La tradition est toujours très vivace. L'administration veille d'ailleurs à ce
que les étudiants puissent continuer à manifester et passe des accords avec la
police municipale pour éviter tout ce qui pourrait être perçu comme une
provocation des forces de l'ordre dans ce genre de situation. Le souci du bien
public est également omniprésent dans les discours des enseignants et du staff
dirigeant. Mais Berkeley est tiraillée entre cette authentique volonté
d'ouverture et la nécessité de maintenir son rang dans un univers hautement
concurrentiel. Elle doit en permanence chercher de l'argent pour financer ses
programmes de recherche et garder ses enseignants. Aux Etats-Unis le marché est
ouvert et les meilleurs sont régulièrement sollicités par des universités
concurrentes qui leur proposent parfois de doubler leurs salaires. Il faut donc
une bonne dose d'engagement, de foi dans les valeurs de Berkeley, pour rester.
La transmission de ces valeurs occupe donc une place
centrale...
Oui. C'est un des aspects les plus forts du film. Il s'attarde
longuement sur des scènes de cours. Et là on voit, on éprouve, la façon dont la
quête de l'excellence scientifique s'exerce au quotidien, mais aussi dont
certaines valeurs se transmettent : le souci du bien commun – on l'a dit –
mais aussi l'exigence de penser différemment, " out of the box "

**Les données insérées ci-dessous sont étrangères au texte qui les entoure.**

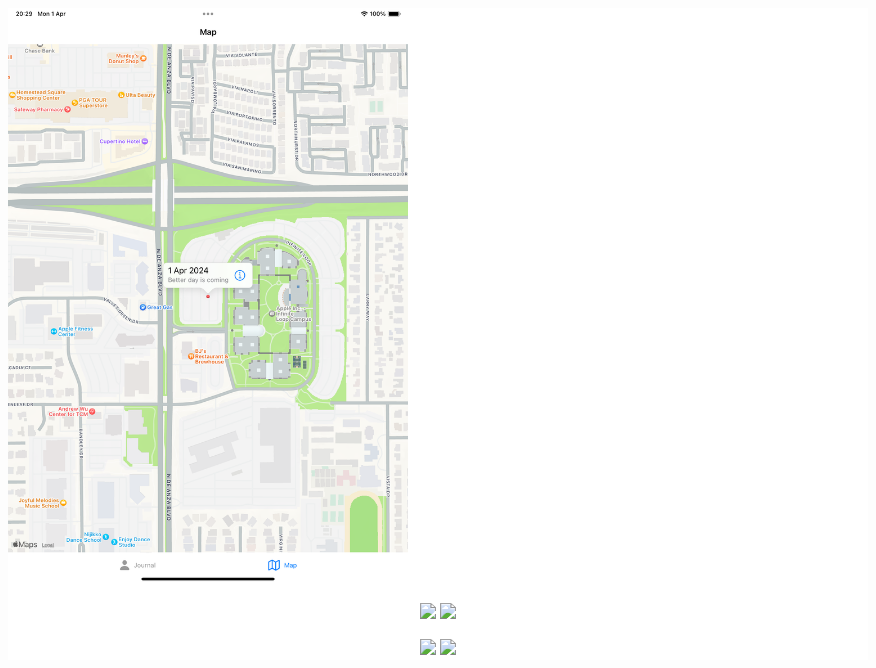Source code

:   <img src="screenshot-ipad-4.png" width="400" />
</p>
<p align="center">
  <img src="screenshot-visionpro-1.png" width="400" />
  <img src="screenshot-visionpro-2.png" width="400" />
</p>
<p align="center">
  <img src="screenshot-visionpro-3.png" width="400" />
  <img src="screenshot-visionpro-4.png" width="400" />
</p>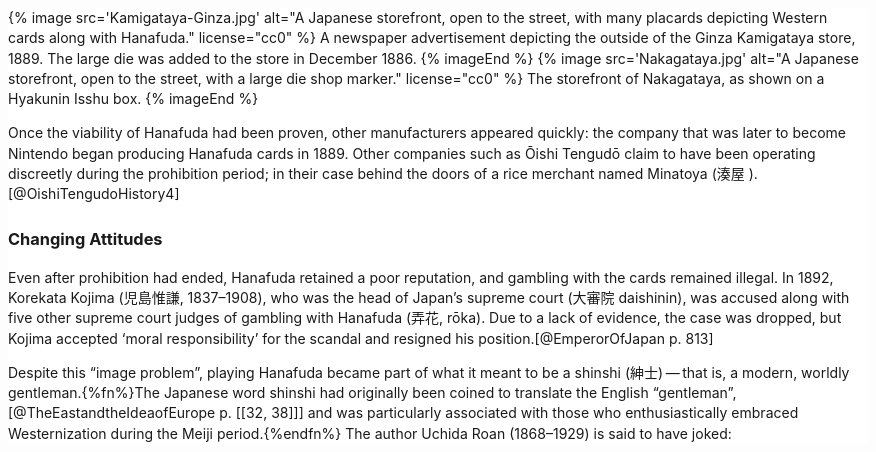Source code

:<div class="multi">
{% image
    src='Kamigataya-Ginza.jpg'
    alt="A Japanese storefront, open to the street, with many placards depicting Western cards along with Hanafuda."
    license="cc0" %}
A newspaper advertisement depicting the outside of the <span class="noun"
lang="ja-Latn">Ginza</span> <span class="noun" lang="ja-Latn">Kamigataya</span> store, 1889.
The large die was added to the store in December 1886.
{% imageEnd %}
{% image
    src='Nakagataya.jpg'
    alt="A Japanese storefront, open to the street, with a large die shop marker."
    license="cc0" %}
The storefront of <span class="noun" lang="ja-Latn">Nakagataya</span>, as shown on a <span class="noun"
lang="ja-Latn">Hyakunin Isshu</span> box.
{% imageEnd %}
</div>

Once the viability of <span class="noun" lang="ja-Latn">Hanafuda</span> had been pro&shy;ven,
other manufacturers appeared quickly: the com&shy;pany that was later to become
<span class="noun" lang="ja-Latn">Nin&shy;tendo</span> began producing <span class="noun"
lang="ja-Latn">Hanafuda</span> cards in 1889. Other companies such as <span class="noun"
lang="ja-Latn">Ōishi Tengudō</span> claim to have been operating discreetly
during the pro&shy;hi&shy;bition period; in their case behind the doors of a
rice merchant named <span class="noun" lang="ja-Latn">Minatoya</span> (<span lang="ja">湊屋
</span>).[@OishiTengudoHistory4]

### Changing Attitudes

Even after prohibition had ended, <span class="noun" lang="ja-Latn">Hanafuda</span> retained
a poor reputation, and gambling with the cards remained illegal. In 1892, <span class="noun"
lang="ja-Latn">Korekata Kojima</span> (<span lang="ja">児島惟謙</span>,
1837–1908), who was the head of Japan’s supreme court (<span lang="ja">大審院
</span> <span lang="ja-Latn">daishinin</span>), was accused along with five
other supreme court judges of gambling with <span class="noun" lang="ja-Latn">Hanafuda</span>
(<span lang="ja">弄花</span>, <span lang="ja-Latn">rōka</span>). Due to a lack
of evidence, the case was dropped, but <span class="noun" lang="ja-Latn">Kojima</span>
accepted ‘moral responsibility’ for the scandal and resigned his
position.[@EmperorOfJapan p. 813]

Despite this “image problem”, playing <span class="noun"
lang="ja-Latn">Hanafuda</span> became part of what it meant to be a <span
lang="ja-Latn">shinshi</span> (<span lang="ja">紳士</span>) — that is, a modern,
worldly gentleman.{%fn%}The Japanese word <span lang="ja-Latn">shinshi</span>
had originally been coined to translate the English
“gentleman”,[@TheEastandtheIdeaofEurope p. [[32, 38]]] and was particularly
associated with those who enthusiastically embraced Westernization during the
<span class="noun" lang="ja-Latn">Meiji</span> period.{%endfn%} The author <span
class="noun" lang="ja-Latn">Uchida Roan</span> (1868–1929) is said to have
joked:
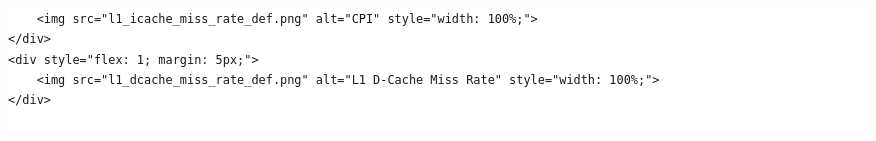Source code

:         <img src="l1_icache_miss_rate_def.png" alt="CPI" style="width: 100%;">
    </div>
    <div style="flex: 1; margin: 5px;">
        <img src="l1_dcache_miss_rate_def.png" alt="L1 D-Cache Miss Rate" style="width: 100%;">
    </div>
</div>
<div style="display: flex; flex-wrap: wrap;">
    <div style="flex: 1; margin: 5px;">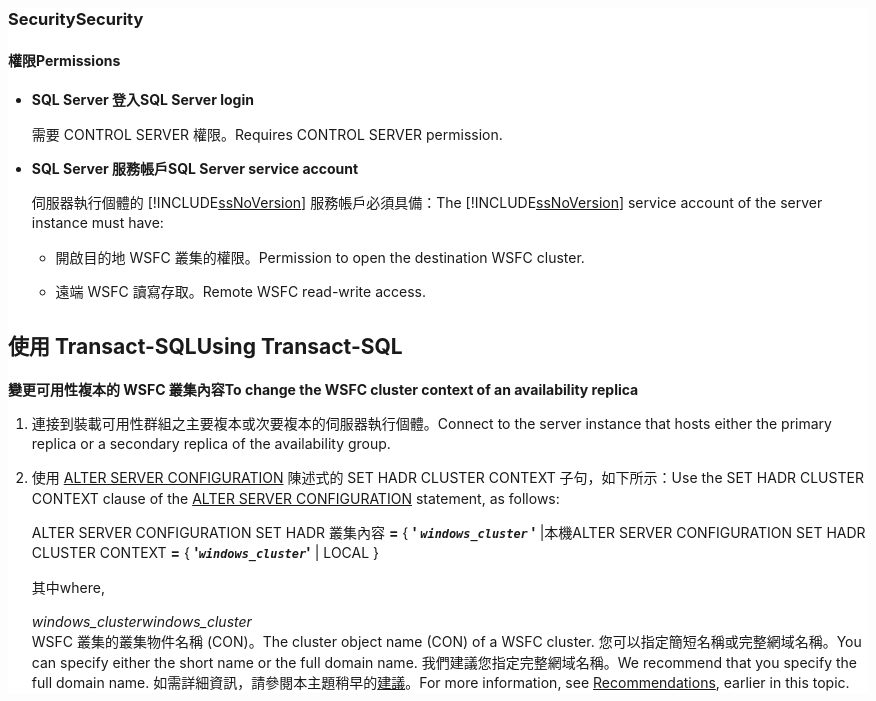 ###  <a name="security"></a><a name="Security"></a> <span data-ttu-id="32bf2-142">Security</span><span class="sxs-lookup"><span data-stu-id="32bf2-142">Security</span></span>  
  
####  <a name="permissions"></a><a name="Permissions"></a> <span data-ttu-id="32bf2-143">權限</span><span class="sxs-lookup"><span data-stu-id="32bf2-143">Permissions</span></span>  
  
-   <span data-ttu-id="32bf2-144">**SQL Server 登入**</span><span class="sxs-lookup"><span data-stu-id="32bf2-144">**SQL Server login**</span></span>  
  
     <span data-ttu-id="32bf2-145">需要 CONTROL SERVER 權限。</span><span class="sxs-lookup"><span data-stu-id="32bf2-145">Requires CONTROL SERVER permission.</span></span>  
  
-   <span data-ttu-id="32bf2-146">**SQL Server 服務帳戶**</span><span class="sxs-lookup"><span data-stu-id="32bf2-146">**SQL Server service account**</span></span>  
  
     <span data-ttu-id="32bf2-147">伺服器執行個體的 [!INCLUDE[ssNoVersion](../../../includes/ssnoversion-md.md)] 服務帳戶必須具備：</span><span class="sxs-lookup"><span data-stu-id="32bf2-147">The [!INCLUDE[ssNoVersion](../../../includes/ssnoversion-md.md)] service account of the server instance must have:</span></span>  
  
    -   <span data-ttu-id="32bf2-148">開啟目的地 WSFC 叢集的權限。</span><span class="sxs-lookup"><span data-stu-id="32bf2-148">Permission to open the destination WSFC cluster.</span></span>  
  
    -   <span data-ttu-id="32bf2-149">遠端 WSFC 讀寫存取。</span><span class="sxs-lookup"><span data-stu-id="32bf2-149">Remote WSFC read-write access.</span></span>  
  
 
  
##  <a name="using-transact-sql"></a><a name="TsqlProcedure"></a> <span data-ttu-id="32bf2-150">使用 Transact-SQL</span><span class="sxs-lookup"><span data-stu-id="32bf2-150">Using Transact-SQL</span></span>  
 <span data-ttu-id="32bf2-151">**變更可用性複本的 WSFC 叢集內容**</span><span class="sxs-lookup"><span data-stu-id="32bf2-151">**To change the WSFC cluster context of an availability replica**</span></span>  
  
1.  <span data-ttu-id="32bf2-152">連接到裝載可用性群組之主要複本或次要複本的伺服器執行個體。</span><span class="sxs-lookup"><span data-stu-id="32bf2-152">Connect to the server instance that hosts either the primary replica or a secondary replica of the availability group.</span></span>  
  
2.  <span data-ttu-id="32bf2-153">使用 [ALTER SERVER CONFIGURATION](/sql/t-sql/statements/alter-server-configuration-transact-sql) 陳述式的 SET HADR CLUSTER CONTEXT 子句，如下所示：</span><span class="sxs-lookup"><span data-stu-id="32bf2-153">Use the SET HADR CLUSTER CONTEXT clause of the [ALTER SERVER CONFIGURATION](/sql/t-sql/statements/alter-server-configuration-transact-sql) statement, as follows:</span></span>  
  
     <span data-ttu-id="32bf2-154">ALTER SERVER CONFIGURATION SET HADR 叢集內容 **=** { **' *`windows_cluster`* '** |本機</span><span class="sxs-lookup"><span data-stu-id="32bf2-154">ALTER SERVER CONFIGURATION SET HADR CLUSTER CONTEXT **=** { **'*`windows_cluster`*'** | LOCAL }</span></span>  
  
     <span data-ttu-id="32bf2-155">其中</span><span class="sxs-lookup"><span data-stu-id="32bf2-155">where,</span></span>  
  
     <span data-ttu-id="32bf2-156">*windows_cluster*</span><span class="sxs-lookup"><span data-stu-id="32bf2-156">*windows_cluster*</span></span>  
     <span data-ttu-id="32bf2-157">WSFC 叢集的叢集物件名稱 (CON)。</span><span class="sxs-lookup"><span data-stu-id="32bf2-157">The cluster object name (CON) of a WSFC cluster.</span></span> <span data-ttu-id="32bf2-158">您可以指定簡短名稱或完整網域名稱。</span><span class="sxs-lookup"><span data-stu-id="32bf2-158">You can specify either the short name or the full domain name.</span></span> <span data-ttu-id="32bf2-159">我們建議您指定完整網域名稱。</span><span class="sxs-lookup"><span data-stu-id="32bf2-159">We recommend that you specify the full domain name.</span></span> <span data-ttu-id="32bf2-160">如需詳細資訊，請參閱本主題稍早的[建議](#Recommendations)。</span><span class="sxs-lookup"><span data-stu-id="32bf2-160">For more information, see [Recommendations](#Recommendations), earlier in this topic.</span></span>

comme disent les américains -, et puis cette conviction, sans cesse rappelée,
que l'Amérique est le pays de tous les possibles, que si on veut on peut,
qu'elle permet à chacun de tenter sa chance. Le " rêve américain " ne
doit rien au hasard, il est sans cesse travaillé, martelé, diffusé.
Berkeley n'a pas d'équivalent en France...
Non. Aucune institution de niveau mondial n'accueille autant
d'étudiants. Aucun établissement ne peut prétendre à l'excellence dans autant
de disciplines – des sciences à la littérature, de la technologie aux Arts...
C'est vraiment un autre modèle, impossible à classer ou à dupliquer dans la
réalité française.
Et que l'on pourra donc découvrir demain au cinéma...
Oui, dans ce
film de Frederick Wiseman, At Berkeley.